Incident log | Uptrends

We are doing our best to keep our services always up and running. Despite all commitment and caution it can happen that you experience a disruption of our services. While you and we rely on a number of third party services, the problem (and solution) may even be beyond our power. On this page we will log incidents with some background information of what happened and once the cause is known, the details will be shared.

Issue with push notifications on the Android mobile app (October 2024)

The Uptrends mobile app for Android is currently experiencing an issue where push notifications may not be functioning correctly. The iOS app is unaffected. We are aware of a potential cause, and will continue to investigate. In the meantime, reinstalling the application should resolve the problem.

If you encounter this issue after a reinstall of the application, please do not hesitate to let us know by contacting our Support team.

Monitor screenshots security incident (June 2024)

On the 28 May, we started deploying a rolling update across Uptrends' monitoring checkpoint locations. The deployed version of the monitoring software contained a problem that caused some web page screenshots created by the software to be displayed to other Uptrends customers. This issue affected only HTTP/HTTPS monitors, so no browser monitors were affected.

Following the discovery on 30 May, we deployed a fix that was effective immediately across the entire checkpoint network. We were able to quickly identify which screenshots were created by this faulty version of the software, and those screenshots were removed immediately, eliminating any further risk of exposing screenshot information to other people.

Analysis

We have full visibility on the screenshots that were affected by this error, and the monitors they relate to. We also have full visibility on the access logs for all monitoring data and underlying data, including screenshots. We have meticulously analyzed which affected screenshots were subsequently accessed or not. At no point was there any ability for customers or third parties to access anyone’s account data, other than the screenshots mentioned earlier. At no time did anyone have access to operator passwords or to credentials stored in the vaults of the respective accounts. We can also confirm that financial data including credit card information was not compromised.

Going forward

We have reviewed our procedures and put in place appropriate safeguards to ensure that this type of incident cannot be repeated. We would like to reassure you that, following our investigation, this issue poses no further risk to our customers or the Uptrends software.
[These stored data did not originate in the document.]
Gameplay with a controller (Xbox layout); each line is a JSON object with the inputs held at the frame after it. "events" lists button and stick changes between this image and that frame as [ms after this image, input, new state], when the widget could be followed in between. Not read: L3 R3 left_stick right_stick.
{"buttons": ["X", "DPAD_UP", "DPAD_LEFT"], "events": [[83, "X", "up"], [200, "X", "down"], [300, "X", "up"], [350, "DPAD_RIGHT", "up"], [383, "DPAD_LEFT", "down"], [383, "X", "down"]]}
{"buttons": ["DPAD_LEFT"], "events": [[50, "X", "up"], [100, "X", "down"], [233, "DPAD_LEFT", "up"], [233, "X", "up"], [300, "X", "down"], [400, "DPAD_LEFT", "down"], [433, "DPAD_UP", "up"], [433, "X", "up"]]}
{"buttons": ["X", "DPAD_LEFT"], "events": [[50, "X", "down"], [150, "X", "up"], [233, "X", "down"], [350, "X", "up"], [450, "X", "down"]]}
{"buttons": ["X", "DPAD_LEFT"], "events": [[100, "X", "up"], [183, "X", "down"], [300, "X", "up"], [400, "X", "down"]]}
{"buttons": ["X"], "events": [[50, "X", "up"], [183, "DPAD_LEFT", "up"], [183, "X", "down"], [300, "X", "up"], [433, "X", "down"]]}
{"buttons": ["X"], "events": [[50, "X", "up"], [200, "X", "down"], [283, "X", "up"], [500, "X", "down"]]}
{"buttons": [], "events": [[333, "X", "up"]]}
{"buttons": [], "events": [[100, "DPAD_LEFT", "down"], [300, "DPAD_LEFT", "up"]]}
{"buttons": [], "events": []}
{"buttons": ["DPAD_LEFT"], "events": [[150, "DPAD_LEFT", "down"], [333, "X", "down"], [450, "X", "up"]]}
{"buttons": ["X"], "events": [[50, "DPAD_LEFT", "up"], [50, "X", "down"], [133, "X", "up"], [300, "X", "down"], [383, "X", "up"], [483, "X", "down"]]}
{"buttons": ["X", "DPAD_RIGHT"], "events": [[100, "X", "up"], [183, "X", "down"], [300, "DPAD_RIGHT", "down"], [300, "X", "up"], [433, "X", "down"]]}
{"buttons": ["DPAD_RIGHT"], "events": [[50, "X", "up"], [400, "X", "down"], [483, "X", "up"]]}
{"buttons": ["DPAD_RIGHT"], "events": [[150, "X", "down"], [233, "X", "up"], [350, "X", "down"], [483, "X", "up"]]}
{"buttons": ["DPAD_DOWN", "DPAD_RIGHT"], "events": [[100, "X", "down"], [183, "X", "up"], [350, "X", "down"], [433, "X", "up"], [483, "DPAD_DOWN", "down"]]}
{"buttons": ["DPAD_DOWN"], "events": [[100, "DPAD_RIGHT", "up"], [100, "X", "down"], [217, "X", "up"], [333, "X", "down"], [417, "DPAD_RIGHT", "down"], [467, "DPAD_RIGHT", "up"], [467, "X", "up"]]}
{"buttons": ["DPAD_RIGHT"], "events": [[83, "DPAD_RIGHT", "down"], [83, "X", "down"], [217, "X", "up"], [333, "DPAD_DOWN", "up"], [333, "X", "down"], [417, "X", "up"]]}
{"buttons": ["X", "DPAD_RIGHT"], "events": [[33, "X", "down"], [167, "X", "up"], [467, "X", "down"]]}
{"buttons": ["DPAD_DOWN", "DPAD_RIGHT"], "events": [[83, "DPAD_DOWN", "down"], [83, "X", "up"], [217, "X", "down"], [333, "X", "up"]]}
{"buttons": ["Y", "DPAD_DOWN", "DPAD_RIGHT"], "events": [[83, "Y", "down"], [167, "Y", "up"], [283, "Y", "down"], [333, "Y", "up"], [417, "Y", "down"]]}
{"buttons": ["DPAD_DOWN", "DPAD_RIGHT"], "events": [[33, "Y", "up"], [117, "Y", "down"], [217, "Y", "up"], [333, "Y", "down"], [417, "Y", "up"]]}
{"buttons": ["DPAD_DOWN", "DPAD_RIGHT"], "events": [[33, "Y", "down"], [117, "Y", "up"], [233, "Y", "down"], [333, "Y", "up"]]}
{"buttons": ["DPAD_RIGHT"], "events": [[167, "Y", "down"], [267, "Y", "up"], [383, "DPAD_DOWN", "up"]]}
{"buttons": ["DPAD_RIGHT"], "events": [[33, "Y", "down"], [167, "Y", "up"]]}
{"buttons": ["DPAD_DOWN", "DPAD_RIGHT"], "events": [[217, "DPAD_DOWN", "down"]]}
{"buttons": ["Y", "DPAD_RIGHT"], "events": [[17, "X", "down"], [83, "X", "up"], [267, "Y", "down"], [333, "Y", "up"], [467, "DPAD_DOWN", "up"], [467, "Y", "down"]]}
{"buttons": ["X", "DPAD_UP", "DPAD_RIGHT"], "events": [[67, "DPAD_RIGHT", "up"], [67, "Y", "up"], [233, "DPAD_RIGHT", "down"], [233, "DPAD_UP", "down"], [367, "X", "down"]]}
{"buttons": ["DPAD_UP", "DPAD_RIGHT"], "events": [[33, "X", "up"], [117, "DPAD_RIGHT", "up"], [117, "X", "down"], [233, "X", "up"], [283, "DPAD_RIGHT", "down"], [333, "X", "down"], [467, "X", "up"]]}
Please feel free to contact us if you have any questions or concerns regarding this matter.

Delayed email delivery (March 2024)

An incident started occurring on March 12, 2024, that impacted our email service, which affected the timely delivery of some of the alert emails or reports you were expecting from us.

Incident Details

Affected Service: Email delivery system
Start Time: March 12, 2024, 22:00 CET
End Time: March 13, 2024, 11:00 CET
Impact: Delay in the sending of alert emails, report emails and any other emails sent by the Uptrends system.

Note: This problem did not necessarily affect all of your emails: a majority of the messages was delivered on time as usual, but some were delayed.

Resolution

As of 11:00 CET on March 13, all alert emails or other emails triggered after that time were sent on time again. At the same time, we initiated the process of sending out all unsent emails.

Next Steps

We recommend checking your inbox for any delayed emails that may have arrived after the resolution of this incident. Additionally, if you have any concerns or questions about specific alerts or reports, please do not hesitate to contact us.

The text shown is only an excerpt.